En pratique, c’est quoi l’outil simple à mettre en place ?

C’est une question de volonté collective et d’éléments moteurs et fédérateurs autour d’un projet. N’attendons pas le formel.

– c’est la traçabilité et le suivi des infections en mettant en place soit un dossier patient informatisé soit un dossier patient en papier avec des onglets différents dont : Bactériologie. Les maladies concernent parfois plusieurs disciplines (urgences-traumatologie- infectieux, etc.) et donc, il faut une lisibilité du suivi avec des traces écrites.

– Affecter dans chaque hôpital un référent en infectieux et hygiène hospitalière avec un suppléant en cas d’absence qui sera disponible, joignable et abordable + N° de portable + adresse émail.

– Mettre en place un colloque mensuel comme au CHU de Saint-Etienne qui réunira : infectiologues, radiologues, orthopédistes, pharmaciens, bactériologues, quelques paramédicaux concernés et discuter des cas difficiles.

– L’infection est l’affaire du bactériologue et de l’infectiologue, le chirurgien et l’anesthésiste ne doivent pas s’aventurer dans ce domaine et ne doivent pas avoir de fierté mal placée. Ils doivent appeler leur confrère infectiologue et attendre son feu vert pour opérer, traiter ou réopérer. Travailler par e-mail ou par Fax, c’est mieux. L’avis téléphonique sans écrit risque de poser problème pour le suivi ou devant le juge.

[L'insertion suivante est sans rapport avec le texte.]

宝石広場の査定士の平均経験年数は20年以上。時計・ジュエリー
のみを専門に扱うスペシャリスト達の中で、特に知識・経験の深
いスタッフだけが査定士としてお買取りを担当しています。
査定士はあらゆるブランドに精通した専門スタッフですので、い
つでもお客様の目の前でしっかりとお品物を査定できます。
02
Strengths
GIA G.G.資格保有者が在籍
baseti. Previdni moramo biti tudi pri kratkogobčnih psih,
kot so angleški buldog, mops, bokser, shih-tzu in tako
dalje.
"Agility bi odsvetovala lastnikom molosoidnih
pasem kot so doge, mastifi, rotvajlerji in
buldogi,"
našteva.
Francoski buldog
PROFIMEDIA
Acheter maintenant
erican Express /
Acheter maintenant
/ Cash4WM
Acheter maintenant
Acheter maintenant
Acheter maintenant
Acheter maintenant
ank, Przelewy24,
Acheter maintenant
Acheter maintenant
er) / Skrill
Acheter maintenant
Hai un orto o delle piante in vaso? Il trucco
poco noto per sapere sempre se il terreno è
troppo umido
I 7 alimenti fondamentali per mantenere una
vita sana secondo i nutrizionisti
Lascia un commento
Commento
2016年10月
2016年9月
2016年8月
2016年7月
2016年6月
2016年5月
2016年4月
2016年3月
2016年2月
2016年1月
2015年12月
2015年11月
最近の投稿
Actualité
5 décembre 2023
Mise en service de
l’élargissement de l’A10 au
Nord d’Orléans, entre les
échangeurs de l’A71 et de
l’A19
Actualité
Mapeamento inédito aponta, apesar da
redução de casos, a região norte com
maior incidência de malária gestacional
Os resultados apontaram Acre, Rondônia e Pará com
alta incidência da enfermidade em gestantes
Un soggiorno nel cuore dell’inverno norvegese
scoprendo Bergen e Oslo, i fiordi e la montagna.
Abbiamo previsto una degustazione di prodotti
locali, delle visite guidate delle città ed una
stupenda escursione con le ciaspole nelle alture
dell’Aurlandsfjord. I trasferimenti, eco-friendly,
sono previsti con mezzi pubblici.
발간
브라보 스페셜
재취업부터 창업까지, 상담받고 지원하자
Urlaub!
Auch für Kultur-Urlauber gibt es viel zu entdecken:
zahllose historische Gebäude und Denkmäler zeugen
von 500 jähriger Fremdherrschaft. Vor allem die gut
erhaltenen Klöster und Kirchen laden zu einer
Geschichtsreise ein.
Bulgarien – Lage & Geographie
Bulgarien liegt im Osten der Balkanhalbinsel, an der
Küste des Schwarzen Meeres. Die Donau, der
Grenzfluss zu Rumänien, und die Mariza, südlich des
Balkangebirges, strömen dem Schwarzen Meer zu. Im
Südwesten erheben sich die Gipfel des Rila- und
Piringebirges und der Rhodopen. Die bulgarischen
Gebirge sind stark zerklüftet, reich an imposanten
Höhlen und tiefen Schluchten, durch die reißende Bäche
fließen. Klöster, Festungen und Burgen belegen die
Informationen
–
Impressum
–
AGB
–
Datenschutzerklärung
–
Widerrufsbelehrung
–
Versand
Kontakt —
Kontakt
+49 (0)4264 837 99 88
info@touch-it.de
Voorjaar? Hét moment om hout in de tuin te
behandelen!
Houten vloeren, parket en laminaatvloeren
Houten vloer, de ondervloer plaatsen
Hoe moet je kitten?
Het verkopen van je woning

– Il y a aussi l’hygiène de l’environnement : du bloc opératoire, du service, de la chambre, des toilettes, la désinfection des vêtements et de la literie, diminuer le nombre de visites, etc.

– Rajouter des blocs opératoires au CHU de Béjaïa afin que l’équipe puisse avoir le temps de bien les stériliser et les patients soient opérés rapidement, car chaque retard joue en faveur de l’infection. Il faut interroger les urgentistes, les chirurgiens et anesthésistes là-dessus.

Pour cela, faut-il beaucoup d’argent ?

Je souhaite que l’APW de Béjaïa puisse valoriser l’hygiène hospitalière comme elle valorise le football et donc donnera un peu d’argent à l’hôpital pour qu’il y ait moins de microbes. Je sais que notre wali aime le football et se déplace même avec le MOB . Cela est rare chez nous, en France. Donc, les autorités doivent aussi faire de même avec le secteur de la santé dans l’intérêt suprême de la population.

Nous vous laissons conclure…

Je souhaite une longue vie à la coopération entre les CHU de Béjaïa et ceux de St Etienne et remercie votre journal pour l’information de proximité qu’il donne à temps pour les populations de la région de Kabylie.